I need to use the fact that R is a baire space somewhere, but I just don't seem to be able to prove it. I'm not even sure if it's trivial or not (meaning, if it's even required to prove it), but I guess I can't take the risk. Moreover, it's disturbing I don't know how too.
I know that R is a complete metric space.
I've read that complete spaces are baire spaces, but I haven't got the proof for that.
My definition for baire space is one of the following (which are equivalent, I've proved that):
1) every countable intersection of dense open sets is a dense set.
2) every countable unification of non-dense (not sure of the term) sets has an empty interior.
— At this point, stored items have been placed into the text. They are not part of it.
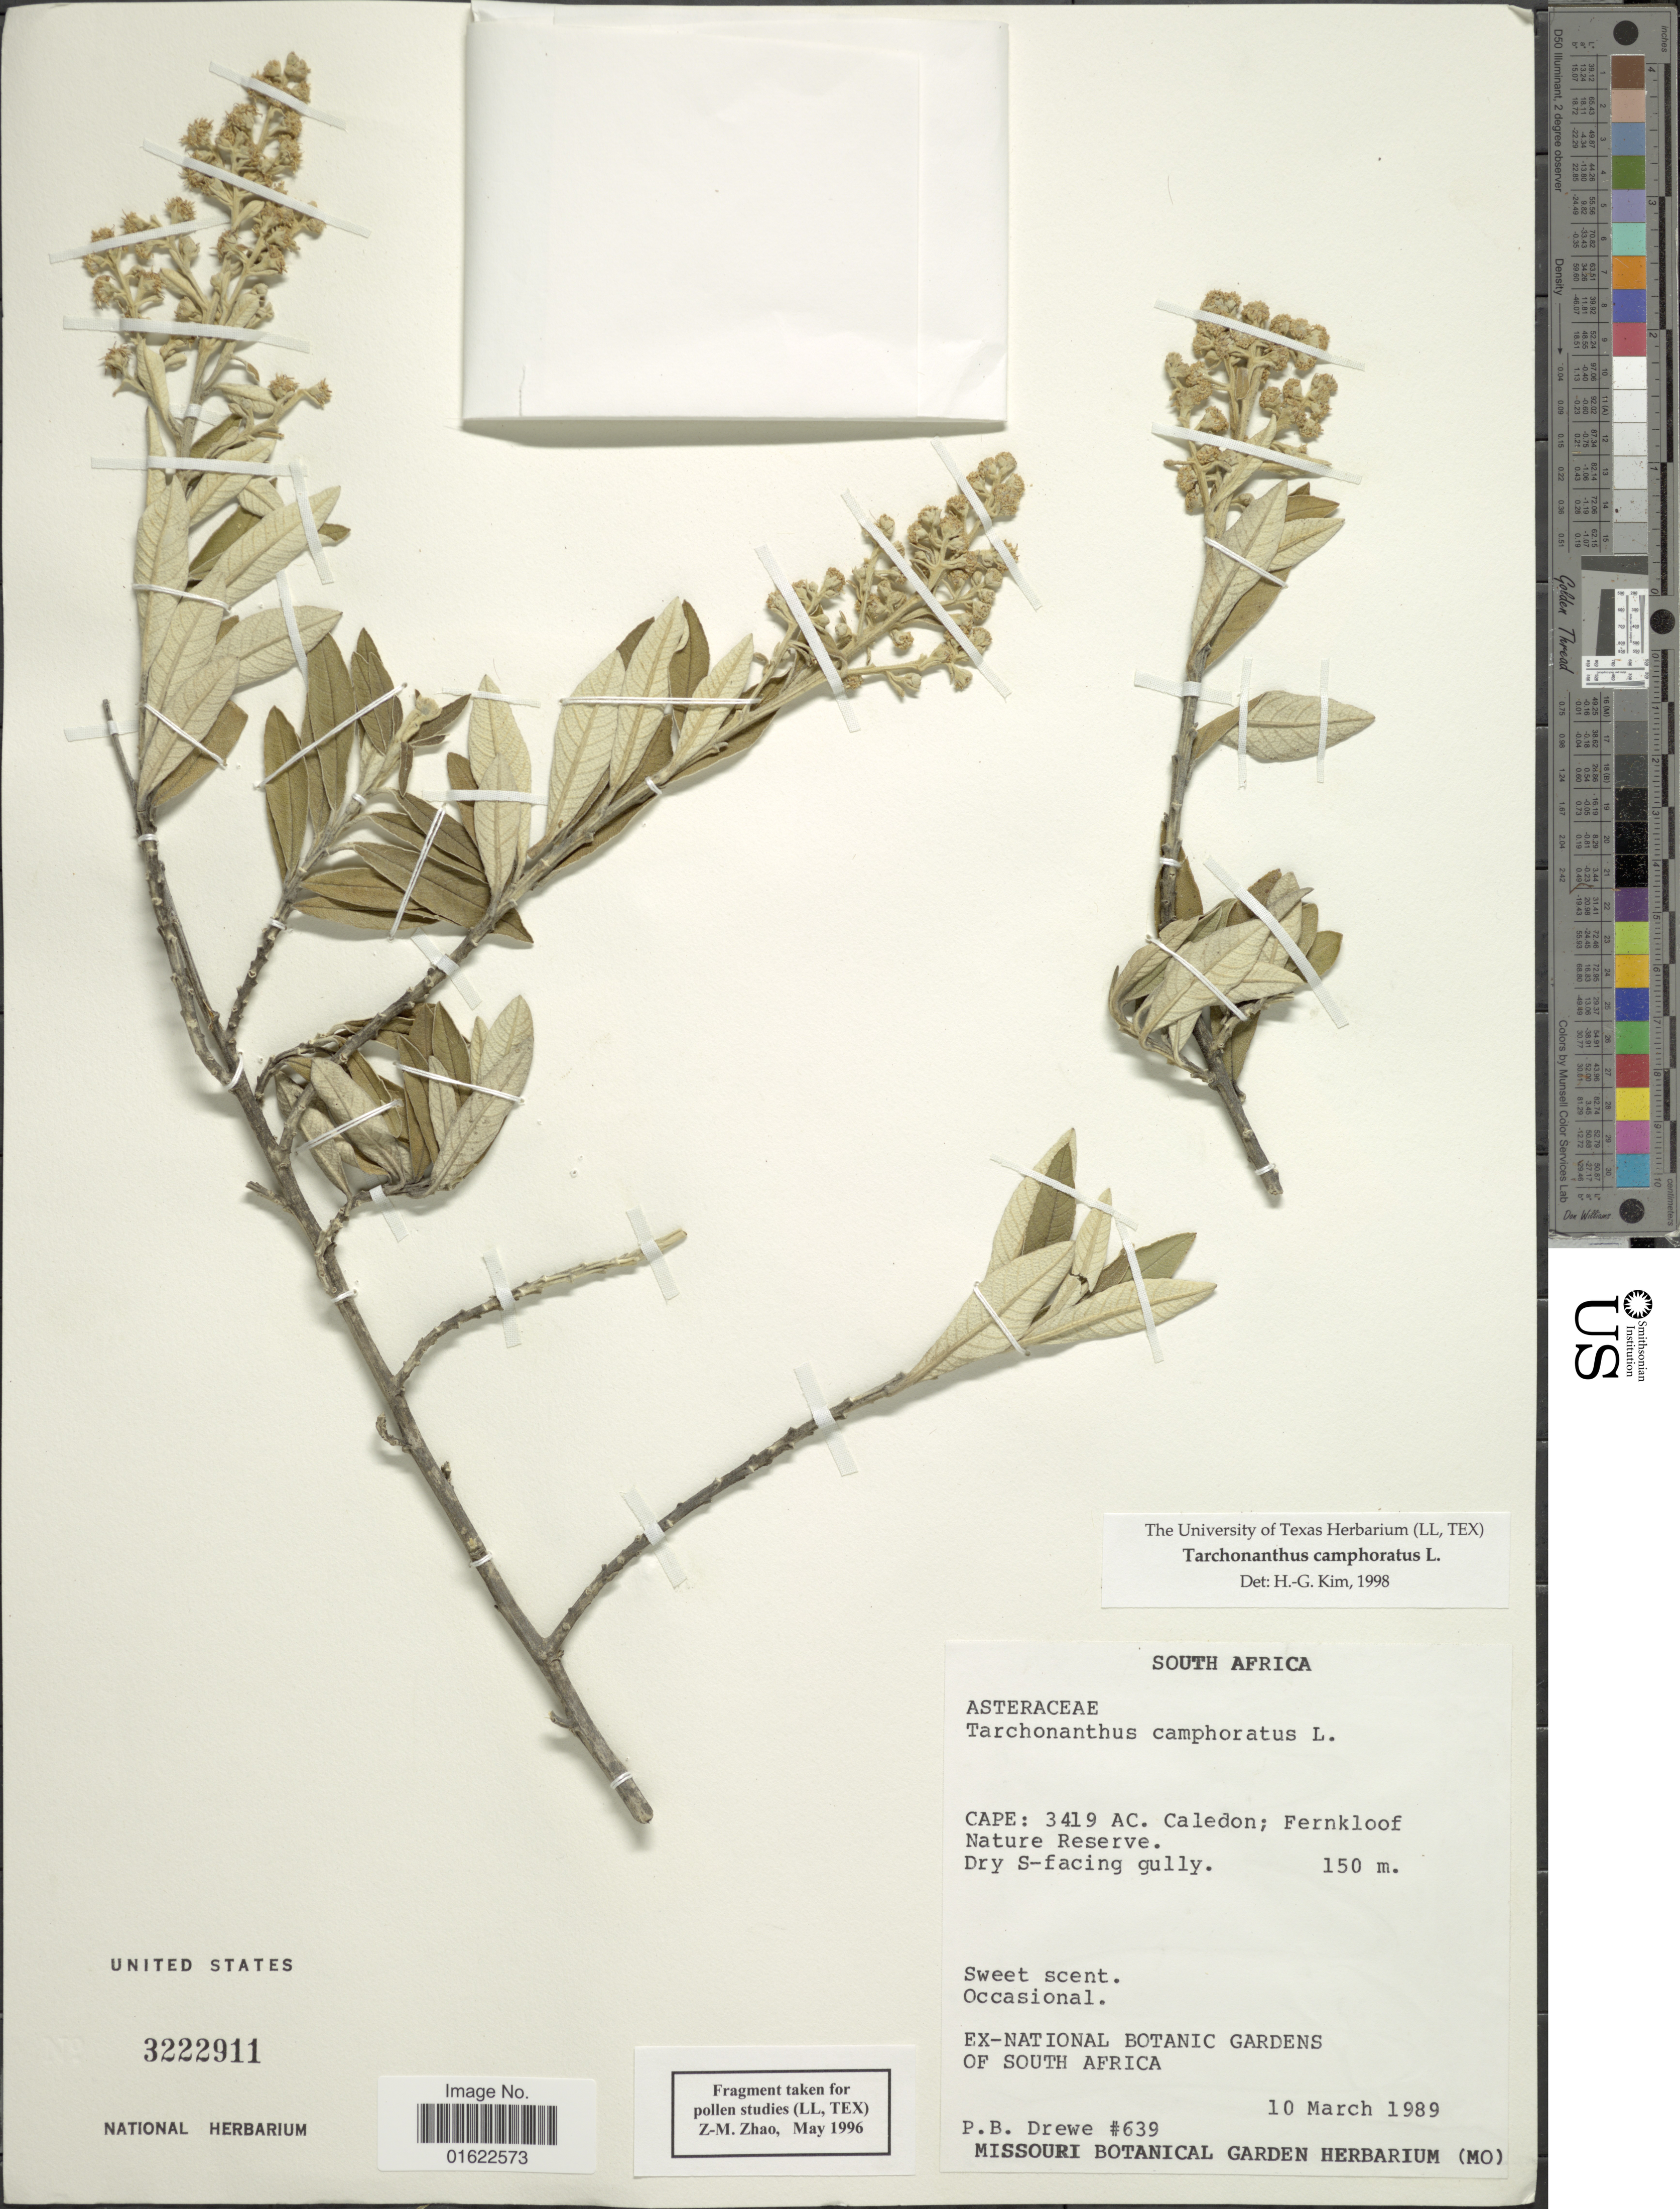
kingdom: Plantae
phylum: Tracheophyta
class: Magnoliopsida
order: Asterales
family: Asteraceae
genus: Tarchonanthus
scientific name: Tarchonanthus camphoratus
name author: L.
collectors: P. Drewe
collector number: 639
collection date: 1989-03-10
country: South Africa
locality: Cape: 3419 AC, Caledon; Fernkloof Nature Reserve, Dry S-facing gully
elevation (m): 150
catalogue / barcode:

Can't see why R satisfies that, nor how to prove the more general claim, that complete space => Baire space.

Bless you!
Tomer. (Clapping)
• Jun 23rd 2008, 03:43 PM
Plato
Have you looked at a site such as this: Baire Space -- from Wolfram MathWorld?
It seems that you have a problem with definitions.
• Jun 23rd 2008, 09:14 PM
aurora
I don't know what's the deal with my lecturer, but all the definitions I get are for some reason theorems, and the theorems I need to prove are definitions :)
I've got an excercise "teaching" me what a baire space is, using the definition I wrote down. I need to prove some things.
Later on, I need to prove a more "practical" question, regarding R, but I need to use the fact that it's a baire space. I cannot just say "R is complete (or homeomorphic to itself = a complete space) and therefore it's a baire space", because we have not studied that. All we studied in class is Baire's theorem, but it mentions nothing of Baire spaces (though I can see the connection).

In other words, I'm still stuck (Nerd).

Thank you very much for responding!
• Jun 23rd 2008, 11:12 PM
Opalg
Quote:

Originally Posted by aurora
I need to use the fact that R is a baire space somewhere, but I just don't seem to be able to prove it. I'm not even sure if it's trivial or not (meaning, if it's even required to prove it), but I guess I can't take the risk. Moreover, it's disturbing I don't know how too.
I know that R is a complete metric space.
I've read that complete spaces are baire spaces, but I haven't got the proof for that.
My definition for baire space is one of the following (which are equivalent, I've proved that):
1) every countable intersection of dense open sets is a dense set.
2) every countable unification of non-dense (not sure of the term) sets has an empty interior.

Here is the proof of Baire's theorem, as given in Gert Pedersen's excellent book Analysis Now.

Theorem If {A_n} is a sequence of open, dense subsets of a complete metric space (X,d), then the intersection \$\displaystyle \bigcap A_n\$ is dense in X.

Proof. Let \$\displaystyle B_0\$ be an closed ball in X with radius r>0, and let \$\displaystyle B_0^o\$ denote its interior. Since A_1 is dense in X and open, the set \$\displaystyle A_1\cap B_0^o\$ contains a closed ball B_1 with radius < r/2. Since A_2 is also dense and open, \$\displaystyle A_2\cap B_1^o\$ contains a closed ball B_2 with radius < r/4. By induction we find a sequence (B_n) of closed balls in X, such that \$\displaystyle B_n\subseteq A_n\cap B_{n-1}^o\$ and radius\$\displaystyle (B_n)<2^{-n}r\$ for every n. Since X is complete, there is evidently a point x in X such that \$\displaystyle \{x\} = \bigcap B_n\subseteq B_0\cap\bigl(\bigcap A_n\bigr).\$ This shows that \$\displaystyle \bigcap A_n\$ intersects every nontrivial ball in X, ensuring its density.
• Jun 24th 2008, 06:33 AM
aurora
Thank you very much! That's exactly what I needed! (Clapping)